Оставалось только удивляться, откуда может взяться столько неприязни к малознакомому человеку, ведь он в сущности, меня не знал.

– Сыволап, он что… И в самом деле, не член Всесоюзного Ленинского коммунистического союза молодежи? ‒ разыграл изумление Шульга, обращаясь к студенту с грубым лицом, наводящем на мысль о дубине.

Это комсорг нашего курса, часто вижу его на лекциях. С его усыпанного красными угрями лица не сходит выражение тупой бессмысленности. Он бросил сложенный вчетверо лист бумаги, которым чистил ногти, с вдумчивым видом обнюхивая извлеченную из-под них грязь, вскочил, и оторопело несколько раз безмолвно открыл и закрыл рот, как издыхающая рыба, а затем начал что-то нечленораздельно выкрикивать, бессмысленно поводя по сторонам подслеповатыми глазами.

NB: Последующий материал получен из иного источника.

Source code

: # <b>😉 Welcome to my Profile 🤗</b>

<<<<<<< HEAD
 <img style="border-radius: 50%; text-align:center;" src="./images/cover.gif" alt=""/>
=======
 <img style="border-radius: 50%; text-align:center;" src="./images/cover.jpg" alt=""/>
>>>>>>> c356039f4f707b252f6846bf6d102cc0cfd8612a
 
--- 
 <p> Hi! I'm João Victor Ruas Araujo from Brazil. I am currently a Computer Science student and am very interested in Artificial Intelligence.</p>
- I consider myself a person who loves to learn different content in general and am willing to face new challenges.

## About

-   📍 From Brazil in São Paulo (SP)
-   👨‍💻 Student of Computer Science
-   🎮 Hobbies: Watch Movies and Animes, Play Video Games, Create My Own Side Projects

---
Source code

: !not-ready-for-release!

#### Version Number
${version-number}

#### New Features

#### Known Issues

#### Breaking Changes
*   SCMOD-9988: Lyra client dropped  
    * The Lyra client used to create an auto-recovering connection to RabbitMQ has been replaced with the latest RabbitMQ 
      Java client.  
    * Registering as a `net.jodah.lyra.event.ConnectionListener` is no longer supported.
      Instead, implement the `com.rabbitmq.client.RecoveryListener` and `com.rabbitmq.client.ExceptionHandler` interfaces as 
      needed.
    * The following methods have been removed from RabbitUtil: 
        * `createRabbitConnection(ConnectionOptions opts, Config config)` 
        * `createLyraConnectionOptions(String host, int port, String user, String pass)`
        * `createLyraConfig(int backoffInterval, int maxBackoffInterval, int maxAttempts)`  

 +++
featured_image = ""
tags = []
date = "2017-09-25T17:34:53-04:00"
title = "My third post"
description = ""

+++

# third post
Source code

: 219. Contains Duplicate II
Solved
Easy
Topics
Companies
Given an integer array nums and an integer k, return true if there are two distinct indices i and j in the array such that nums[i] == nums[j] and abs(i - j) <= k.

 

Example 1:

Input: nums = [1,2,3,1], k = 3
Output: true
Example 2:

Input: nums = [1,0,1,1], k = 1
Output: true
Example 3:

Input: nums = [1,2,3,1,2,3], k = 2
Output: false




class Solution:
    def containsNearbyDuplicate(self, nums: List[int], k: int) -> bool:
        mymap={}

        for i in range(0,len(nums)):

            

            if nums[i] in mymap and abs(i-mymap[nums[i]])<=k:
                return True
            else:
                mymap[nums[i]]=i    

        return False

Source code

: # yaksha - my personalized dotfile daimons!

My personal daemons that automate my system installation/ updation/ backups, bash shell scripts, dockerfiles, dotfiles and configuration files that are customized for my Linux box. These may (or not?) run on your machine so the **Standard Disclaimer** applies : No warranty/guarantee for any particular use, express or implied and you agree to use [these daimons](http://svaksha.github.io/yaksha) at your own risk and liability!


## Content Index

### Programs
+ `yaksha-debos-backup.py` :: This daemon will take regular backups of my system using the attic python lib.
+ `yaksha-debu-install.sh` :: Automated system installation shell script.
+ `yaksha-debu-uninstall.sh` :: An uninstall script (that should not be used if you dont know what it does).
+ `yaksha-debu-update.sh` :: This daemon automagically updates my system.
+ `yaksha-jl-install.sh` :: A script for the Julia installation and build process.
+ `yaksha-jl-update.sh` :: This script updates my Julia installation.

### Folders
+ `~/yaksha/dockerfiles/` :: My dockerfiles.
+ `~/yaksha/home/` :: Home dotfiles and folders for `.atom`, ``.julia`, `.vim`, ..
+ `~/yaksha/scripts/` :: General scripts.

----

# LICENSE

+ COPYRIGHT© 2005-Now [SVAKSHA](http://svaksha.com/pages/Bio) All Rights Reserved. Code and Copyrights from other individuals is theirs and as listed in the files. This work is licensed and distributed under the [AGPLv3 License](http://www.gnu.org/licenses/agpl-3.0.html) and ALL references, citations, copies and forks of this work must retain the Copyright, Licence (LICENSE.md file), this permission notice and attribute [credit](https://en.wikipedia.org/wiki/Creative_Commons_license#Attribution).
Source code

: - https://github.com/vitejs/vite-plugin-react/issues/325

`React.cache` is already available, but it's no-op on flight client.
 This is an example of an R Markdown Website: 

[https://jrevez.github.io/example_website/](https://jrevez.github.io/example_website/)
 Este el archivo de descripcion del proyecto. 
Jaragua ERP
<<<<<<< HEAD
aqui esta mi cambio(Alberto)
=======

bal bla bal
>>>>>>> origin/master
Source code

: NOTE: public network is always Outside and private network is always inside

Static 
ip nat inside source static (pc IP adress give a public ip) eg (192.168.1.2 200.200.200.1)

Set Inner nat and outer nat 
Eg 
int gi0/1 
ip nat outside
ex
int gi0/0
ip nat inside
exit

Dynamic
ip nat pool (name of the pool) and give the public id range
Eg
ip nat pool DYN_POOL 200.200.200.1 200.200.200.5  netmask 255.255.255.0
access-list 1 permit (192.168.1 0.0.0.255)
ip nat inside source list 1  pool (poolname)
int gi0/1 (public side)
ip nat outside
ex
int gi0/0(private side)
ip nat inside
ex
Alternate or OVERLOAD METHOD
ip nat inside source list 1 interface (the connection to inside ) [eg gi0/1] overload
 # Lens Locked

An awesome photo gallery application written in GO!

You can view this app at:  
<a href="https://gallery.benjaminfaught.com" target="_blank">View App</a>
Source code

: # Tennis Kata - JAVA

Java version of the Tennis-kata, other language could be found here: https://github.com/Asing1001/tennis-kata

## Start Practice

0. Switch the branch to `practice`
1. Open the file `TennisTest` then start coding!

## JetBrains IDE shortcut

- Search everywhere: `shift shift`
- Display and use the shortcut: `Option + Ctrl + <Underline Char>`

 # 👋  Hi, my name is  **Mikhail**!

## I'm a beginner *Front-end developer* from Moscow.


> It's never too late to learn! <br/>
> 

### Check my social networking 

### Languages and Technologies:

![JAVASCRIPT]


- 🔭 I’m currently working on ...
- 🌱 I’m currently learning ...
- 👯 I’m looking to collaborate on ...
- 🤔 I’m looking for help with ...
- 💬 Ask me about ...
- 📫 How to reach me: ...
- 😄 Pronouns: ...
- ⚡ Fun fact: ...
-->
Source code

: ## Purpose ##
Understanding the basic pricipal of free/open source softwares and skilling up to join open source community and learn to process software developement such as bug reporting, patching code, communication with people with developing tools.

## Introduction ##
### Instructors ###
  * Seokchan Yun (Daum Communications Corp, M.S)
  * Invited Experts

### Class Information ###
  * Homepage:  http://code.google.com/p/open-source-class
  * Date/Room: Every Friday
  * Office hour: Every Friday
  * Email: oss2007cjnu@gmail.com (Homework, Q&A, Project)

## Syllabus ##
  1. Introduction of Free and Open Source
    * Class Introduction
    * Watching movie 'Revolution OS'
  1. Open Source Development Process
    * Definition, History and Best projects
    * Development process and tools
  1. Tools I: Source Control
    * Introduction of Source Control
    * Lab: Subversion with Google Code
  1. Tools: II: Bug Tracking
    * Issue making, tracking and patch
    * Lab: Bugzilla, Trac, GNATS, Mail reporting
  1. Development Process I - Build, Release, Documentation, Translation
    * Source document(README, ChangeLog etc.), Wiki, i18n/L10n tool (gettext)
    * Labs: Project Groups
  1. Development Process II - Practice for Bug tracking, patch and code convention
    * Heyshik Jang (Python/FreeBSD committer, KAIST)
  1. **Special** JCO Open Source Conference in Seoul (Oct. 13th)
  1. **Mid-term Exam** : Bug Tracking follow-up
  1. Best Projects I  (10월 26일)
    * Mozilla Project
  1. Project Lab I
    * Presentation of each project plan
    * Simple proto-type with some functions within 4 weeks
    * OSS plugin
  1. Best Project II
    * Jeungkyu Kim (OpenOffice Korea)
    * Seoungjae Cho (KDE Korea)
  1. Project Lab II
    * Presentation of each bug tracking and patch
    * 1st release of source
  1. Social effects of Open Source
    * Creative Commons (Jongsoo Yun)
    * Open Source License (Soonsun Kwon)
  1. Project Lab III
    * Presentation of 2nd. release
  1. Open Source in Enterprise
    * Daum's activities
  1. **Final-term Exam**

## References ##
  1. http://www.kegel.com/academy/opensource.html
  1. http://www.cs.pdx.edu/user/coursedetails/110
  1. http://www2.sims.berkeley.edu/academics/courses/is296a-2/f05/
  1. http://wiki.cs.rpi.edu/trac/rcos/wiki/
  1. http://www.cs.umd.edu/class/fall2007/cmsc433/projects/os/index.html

– Я вточню! Мы, э-э это самое… Разбъерёмся и его э-э ысключым! Ну, э-э это… Выясним объязательно, состоит он у членах чы ни, – почти каждое его слово предварялось тягучим «э-э-э». ‒ Но на парад он должен был быть все равно от того комсомолец он чы нет – его мяклые губы дрожали от волнения.

Его испятнанная нарывами физиономия давала основание предполагать, что и весь он, включая седалище, покрыт такими же гнойными прыщами. Говорение его стало более связным, голос окреп, в нем зазвучал металл.

– Сразу видно, даже невооруженным глазом, вы это правильно сказали, Анатолий Арнольдович, э-э это есть несознательна личность, элемент… Э-э это самое, социально врэдный элемент! Правильно вы гово́рите, Анатолий Арнольдович, гнать его надо з нашего ынституту, погану вивцю зи стада гэть!

– Да-да, вот и чудненько… – с удовольствием сам себе покивал головой Шульга. – Сыволап, выясните и доложите мне завтра в пятнадцать ноль-ноль, состоит ли он в комсомоле. Надо с ним что-то решать. А пока, Карп, поставьте в известность коменданта и сегодня, сейчас же, сию минуту выселите его из общежития, чтобы ноги его там больше не было! Тэ-эк-с... – мазнув по мне злорадным взглядом, продолжил Шульга.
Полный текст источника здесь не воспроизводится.